Je sors la photo de mon oncle Ferdinand, que je promène dans un petit carnet et qui m’a déjà rendu pas mal de services, et je la présente à Mme Nertex, assise à ma gauche. La photographie fait le tour et me revient, il ne me reste qu’à la montrer à Silbarn. À ce moment-là, l’image me glisse des doigts et tombe dans le jus de ma pêche. Je m’excuse et l’essuie avec ma serviette, ceci pour effacer toutes les empreintes qui s’y trouvent déjà. Après quoi je la tends au toubib.
Quand il me la rend, je la remets précautionneusement dans mon carnet.
Après le dessert, nous passons au fumoir. Je ne sais comment je fais mon compte, mais je renverse ma tasse de café sur mon pantalon.
— Décidément, je suis un fichu maladroit ! m’exclamé-je.
Je demande la permission d’aller réparer les dégâts aux lavabos.

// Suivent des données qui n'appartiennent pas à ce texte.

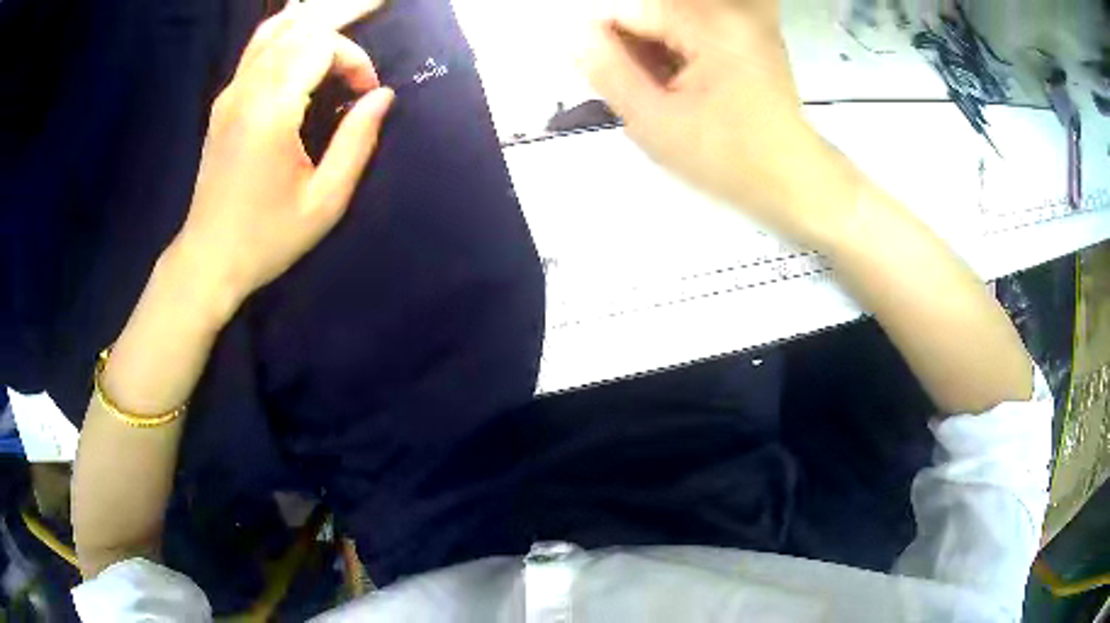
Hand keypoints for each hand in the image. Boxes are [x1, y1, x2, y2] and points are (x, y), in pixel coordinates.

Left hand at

Si vous n’êtes pas une bande de pégreleux, vous avez déjà pigé que mes faux mouvements font partie d’un plan d’action préétabli. Dès que je suis isolé, j’examine la photo et la compare à la série d’empreintes photographiques que j’ai ramenées de Marseille.
Un beau sourire fend ma poire en deux.
Cette fois, ça y est, je tiens mon fameux zigoto : l’homme qui ordonne de me descendre et qui prend mon lit pour un terrain stratégique.